Wednesday, March 10, 2010

UN Human Rights Council Postpones Discussion of 'Secret Detentions' Report


U.N. Special Rapporteur on Torture Manfred Nowak, is speaking out. He says government officials in the United States and elsewhere who ordered secret detentions of terror suspects should face prosecution
The U.N. Human Rights council has postponed discussion of a highly critical report on the secret detention of terror suspects in dozens of countries. One of the report's authors tells VOA that government officials in the United States and elsewhere who ordered secret detentions of terror suspects should face prosecution and imprisonment.

The 222-page report names dozens of countries involved in the practice of detaining people or taking advantage of their detention by other countries to elicit information from them. The suspects were held in secret, without access to lawyers or the International Red Cross, and were subjected to interrogation techniques that in many cases, the authors say, amount to torture.

The report's strong criticisms have angered many of the countries on the Geneva-based Human Rights Council who said they are untrue. Others, including the Muslim and African members, say the experts had no mandate to write the report and that it should not be considered by the HRC. Some Western countries, including the United States and Britain, disagree with the report's findings, but are willing for the discussion to go forward.

The council was supposed to hear the final report this week, but instead agreed to postpone it until June.

But one of the study's authors, U.N. Special Rapporteur on Torture Manfred Nowak, is speaking out. He says government officials in the United States and elsewhere who ordered secret detentions of terror suspects should face prosecution. "Every individual case of an enforced disappearance and torture should be a crime under domestic law, with proper sanctions. And proper sanctions doesn't mean a fine; it means imprisonment for similar to other major crimes like homicide," he said.

Nowak adds that people who have been secretly detained should be entitled to compensation. "For me, providing reparations to the victims is certainly as important as the criminal investigations and bringing the main perpetrators to justice," he said.

The study on the use of secret detention was written by Nowak and Martin Scheinin, who is the U.N. Special Rapporteur on the promotion and protection of human rights while countering terrorism. They were joined by representatives of the U.N. Working Groups on Arbitrary Detention, and Enforced or Involuntary Disappearances.
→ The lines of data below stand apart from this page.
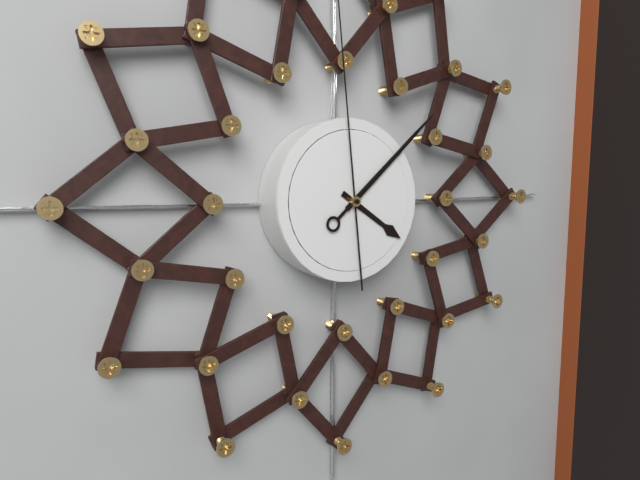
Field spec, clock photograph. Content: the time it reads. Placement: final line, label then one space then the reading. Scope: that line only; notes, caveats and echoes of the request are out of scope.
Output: 4:08:59
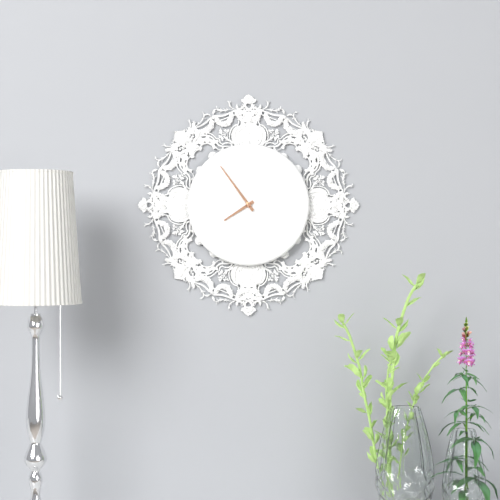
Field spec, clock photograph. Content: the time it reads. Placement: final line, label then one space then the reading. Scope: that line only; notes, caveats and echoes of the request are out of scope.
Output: 7:54
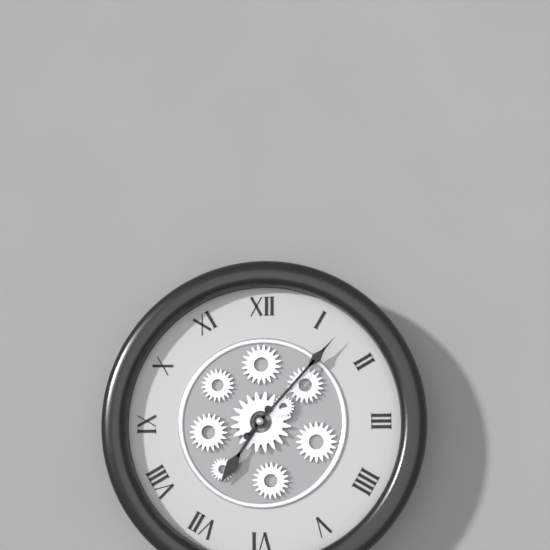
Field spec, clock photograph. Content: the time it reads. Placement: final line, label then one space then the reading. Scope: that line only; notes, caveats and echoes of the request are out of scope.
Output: 7:07
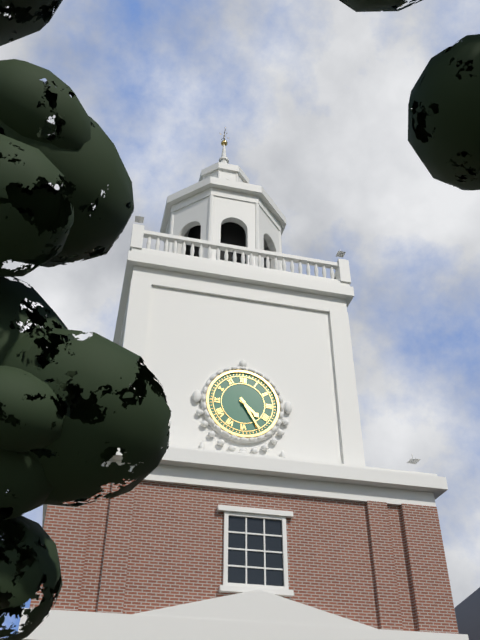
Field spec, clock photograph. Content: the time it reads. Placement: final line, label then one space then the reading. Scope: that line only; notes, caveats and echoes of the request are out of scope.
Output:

In the study, the United States and the administration of former President George W. Bush received some of the harshest criticism for the use of secret detention after the September 11, 2001 terrorist attacks, and in the wars in Iraq and Afghanistan.

"The main focus [of the report] is on the United States of America, because they have developed a very sophisticated program of extraordinary rendition flights where persons have been kidnapped who were suspected of terrorism and flown around the world to different countries for the purpose of keeping them in secret places, for getting information about future terrorist attacks," Nowak said.

John Bolton was President Bush's Ambassador to the United Nations from August 2005 through 2006. He said the September 11, 2001 terrorist attacks were an act of war on the United States and, therefore, Washington was entitled to respond in self-defense.

"People say [that] we are torturing these 'poor terrorists' we have picked up. It implies we are putting them on the rack, we are pulling out their fingernails, we are using cattle prods -- none of that is true. None of that has any basis in fact. This is all a question of whether we can out-psyche the terrorists, using techniques that were analyzed by highly-competent lawyers, and which were used in a very limited number of cases and which, by all accounts, did produce useful information," he said.

Shortly after taking office the Obama administration adopted measures intended to treat prisoners more humanely and transparently. The authors of the U.N. report have cautiously welcomed those commitments.

Human rights groups say the report will not lead to prosecutions, but that it will shine a light on illegal practices governments try to keep hidden. They say exposing that can lead to change.